-- Exercise data follows --

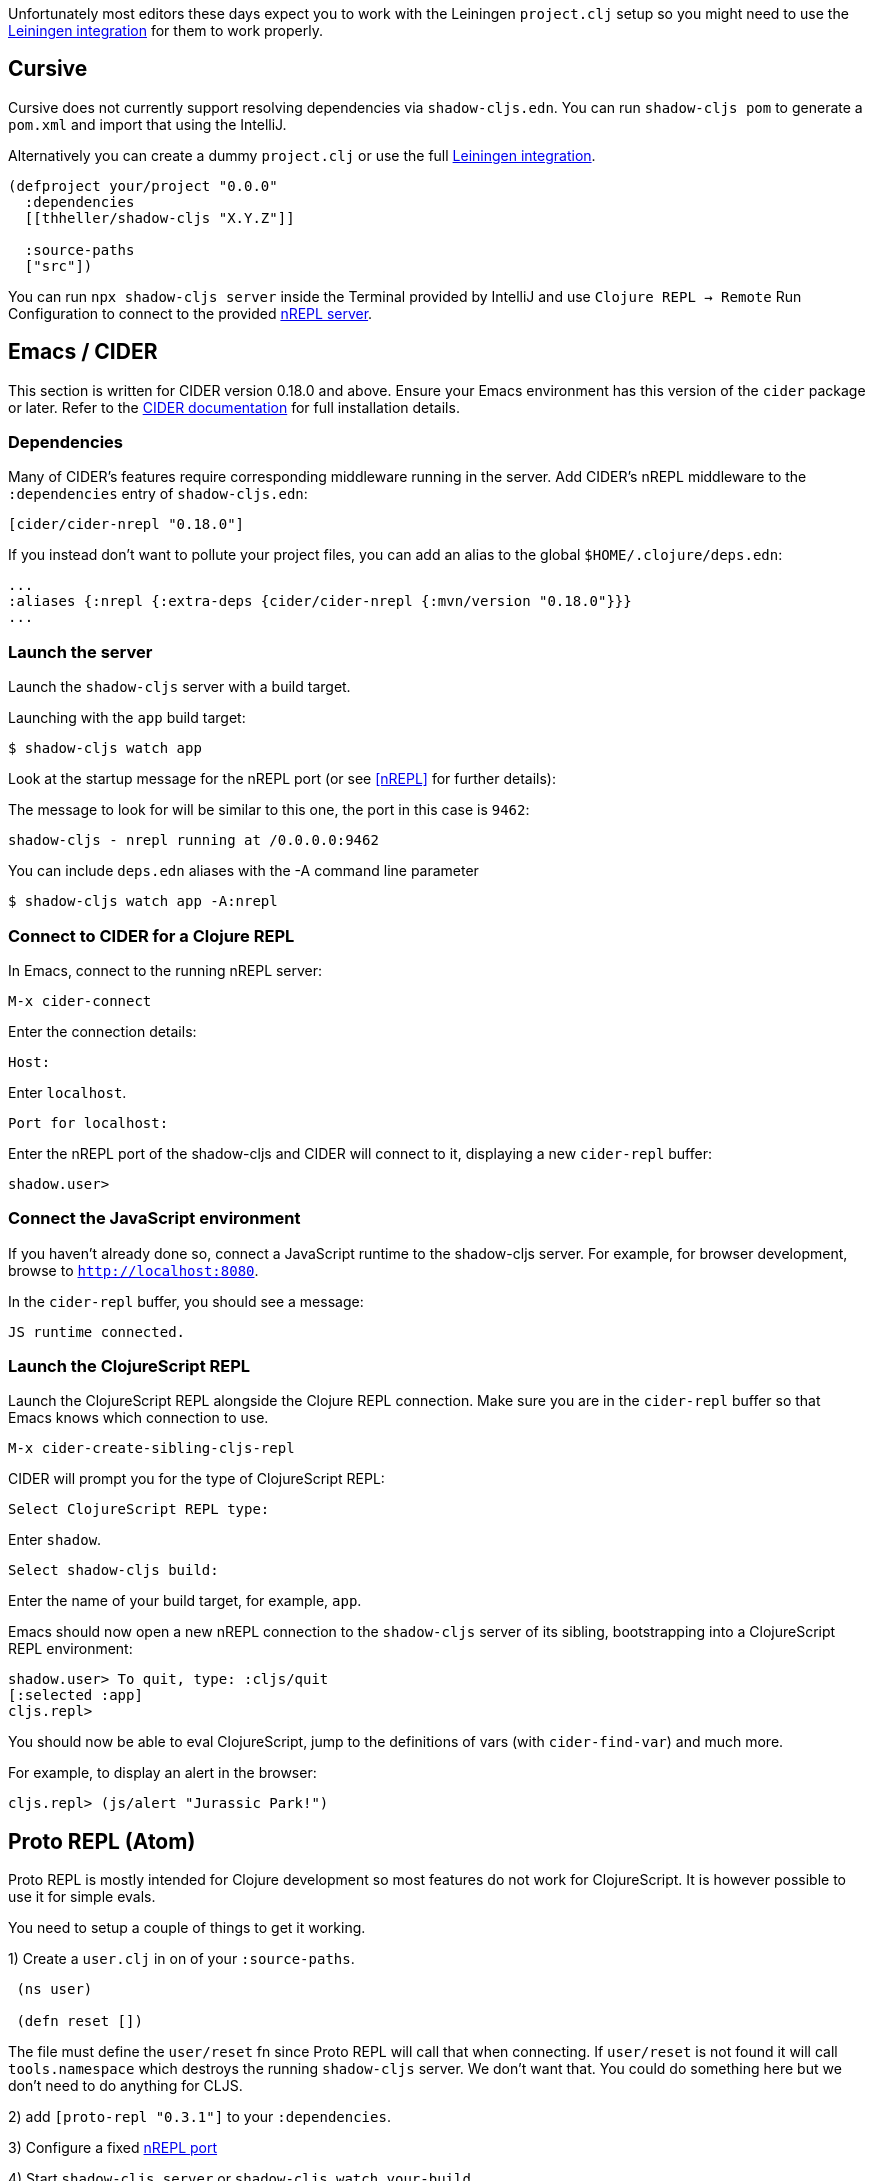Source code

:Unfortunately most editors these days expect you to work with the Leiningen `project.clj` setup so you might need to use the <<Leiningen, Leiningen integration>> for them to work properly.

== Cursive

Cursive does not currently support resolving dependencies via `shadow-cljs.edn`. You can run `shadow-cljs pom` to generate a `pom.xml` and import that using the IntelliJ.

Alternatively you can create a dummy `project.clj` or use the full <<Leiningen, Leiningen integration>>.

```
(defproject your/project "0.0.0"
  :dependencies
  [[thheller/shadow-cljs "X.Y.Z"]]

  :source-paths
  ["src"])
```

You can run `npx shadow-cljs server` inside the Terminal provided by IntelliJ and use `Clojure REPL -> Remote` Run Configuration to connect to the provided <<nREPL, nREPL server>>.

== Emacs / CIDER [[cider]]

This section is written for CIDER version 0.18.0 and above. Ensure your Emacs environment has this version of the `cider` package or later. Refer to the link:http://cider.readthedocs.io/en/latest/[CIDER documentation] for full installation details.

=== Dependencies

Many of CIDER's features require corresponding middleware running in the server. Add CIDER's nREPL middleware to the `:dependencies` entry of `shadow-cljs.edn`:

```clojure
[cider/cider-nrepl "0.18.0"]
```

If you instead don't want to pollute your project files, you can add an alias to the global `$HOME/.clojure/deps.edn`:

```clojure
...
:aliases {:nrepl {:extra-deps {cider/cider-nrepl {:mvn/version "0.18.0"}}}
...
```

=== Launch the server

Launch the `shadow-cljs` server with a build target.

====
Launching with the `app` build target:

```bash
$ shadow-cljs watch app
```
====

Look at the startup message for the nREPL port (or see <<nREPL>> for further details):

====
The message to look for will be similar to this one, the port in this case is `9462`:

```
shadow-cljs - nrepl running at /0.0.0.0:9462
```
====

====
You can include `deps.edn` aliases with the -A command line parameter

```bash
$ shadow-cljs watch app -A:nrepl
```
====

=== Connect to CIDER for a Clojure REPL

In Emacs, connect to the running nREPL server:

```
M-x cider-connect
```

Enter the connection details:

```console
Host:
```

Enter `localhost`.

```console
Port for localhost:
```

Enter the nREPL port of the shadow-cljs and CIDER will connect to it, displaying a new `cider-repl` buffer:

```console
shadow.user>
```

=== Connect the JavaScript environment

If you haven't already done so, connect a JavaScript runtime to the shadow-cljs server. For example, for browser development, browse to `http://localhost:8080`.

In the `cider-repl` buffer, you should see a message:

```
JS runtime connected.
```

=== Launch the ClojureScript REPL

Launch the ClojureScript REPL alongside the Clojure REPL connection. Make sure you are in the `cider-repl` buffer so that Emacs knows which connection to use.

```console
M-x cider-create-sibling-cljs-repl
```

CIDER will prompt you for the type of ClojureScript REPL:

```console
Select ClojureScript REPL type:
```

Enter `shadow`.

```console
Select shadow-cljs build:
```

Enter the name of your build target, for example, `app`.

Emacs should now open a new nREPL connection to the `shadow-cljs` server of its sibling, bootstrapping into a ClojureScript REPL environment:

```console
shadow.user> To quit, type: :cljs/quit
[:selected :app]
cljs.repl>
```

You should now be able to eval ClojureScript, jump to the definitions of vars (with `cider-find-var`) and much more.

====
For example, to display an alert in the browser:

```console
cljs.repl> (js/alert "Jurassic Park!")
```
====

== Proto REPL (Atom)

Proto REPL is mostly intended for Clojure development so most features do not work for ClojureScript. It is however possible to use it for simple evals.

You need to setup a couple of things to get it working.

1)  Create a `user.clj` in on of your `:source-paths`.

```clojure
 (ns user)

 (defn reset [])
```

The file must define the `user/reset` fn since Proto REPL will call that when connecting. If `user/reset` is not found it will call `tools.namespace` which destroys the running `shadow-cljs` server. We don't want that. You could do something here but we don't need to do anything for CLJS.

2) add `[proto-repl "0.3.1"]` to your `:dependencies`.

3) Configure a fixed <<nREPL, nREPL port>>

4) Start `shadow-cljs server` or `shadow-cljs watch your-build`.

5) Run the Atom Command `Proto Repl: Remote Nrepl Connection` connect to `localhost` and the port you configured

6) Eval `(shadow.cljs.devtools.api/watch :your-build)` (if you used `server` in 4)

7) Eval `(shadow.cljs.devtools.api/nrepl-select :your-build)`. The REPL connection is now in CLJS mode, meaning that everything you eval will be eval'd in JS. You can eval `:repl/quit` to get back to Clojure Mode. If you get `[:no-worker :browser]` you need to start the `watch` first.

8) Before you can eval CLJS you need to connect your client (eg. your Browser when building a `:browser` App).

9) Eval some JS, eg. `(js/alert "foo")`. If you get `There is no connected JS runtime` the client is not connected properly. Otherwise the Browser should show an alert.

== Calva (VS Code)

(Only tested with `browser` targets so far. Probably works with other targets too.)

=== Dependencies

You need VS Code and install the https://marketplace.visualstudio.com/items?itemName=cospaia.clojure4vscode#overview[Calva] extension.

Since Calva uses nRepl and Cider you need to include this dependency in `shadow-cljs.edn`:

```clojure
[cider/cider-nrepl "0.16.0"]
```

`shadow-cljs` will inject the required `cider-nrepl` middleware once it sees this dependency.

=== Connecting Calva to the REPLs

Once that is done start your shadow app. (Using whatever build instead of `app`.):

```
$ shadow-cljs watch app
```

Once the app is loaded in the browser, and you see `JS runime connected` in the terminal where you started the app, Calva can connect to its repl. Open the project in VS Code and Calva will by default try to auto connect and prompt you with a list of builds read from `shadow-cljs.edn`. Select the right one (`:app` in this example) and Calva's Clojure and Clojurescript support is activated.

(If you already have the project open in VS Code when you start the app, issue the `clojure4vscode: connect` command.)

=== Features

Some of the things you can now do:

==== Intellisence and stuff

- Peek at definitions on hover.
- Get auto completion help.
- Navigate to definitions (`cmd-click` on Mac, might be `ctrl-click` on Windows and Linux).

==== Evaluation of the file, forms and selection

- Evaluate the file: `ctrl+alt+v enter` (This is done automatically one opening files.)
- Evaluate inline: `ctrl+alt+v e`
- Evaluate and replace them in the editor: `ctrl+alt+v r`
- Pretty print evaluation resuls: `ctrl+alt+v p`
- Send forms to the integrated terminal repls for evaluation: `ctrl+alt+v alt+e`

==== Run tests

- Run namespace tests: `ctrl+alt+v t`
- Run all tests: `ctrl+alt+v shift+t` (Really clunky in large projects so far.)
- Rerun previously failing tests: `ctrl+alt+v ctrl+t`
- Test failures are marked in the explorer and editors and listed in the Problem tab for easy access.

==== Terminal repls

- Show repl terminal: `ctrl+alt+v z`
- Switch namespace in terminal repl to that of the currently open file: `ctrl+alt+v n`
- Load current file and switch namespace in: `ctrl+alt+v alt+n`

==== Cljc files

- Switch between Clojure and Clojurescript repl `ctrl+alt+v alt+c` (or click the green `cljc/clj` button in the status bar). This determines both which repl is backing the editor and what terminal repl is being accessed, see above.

-- Exercise data concluded --

• _Directions_:
Show every line in the entries above that contains the string "instead".

• _Worked solution_:
If you instead don't want to pollute your project files, you can add an alias to the global `$HOME/.clojure/deps.edn`:
Once that is done start your shadow app. (Using whatever build instead of `app`.):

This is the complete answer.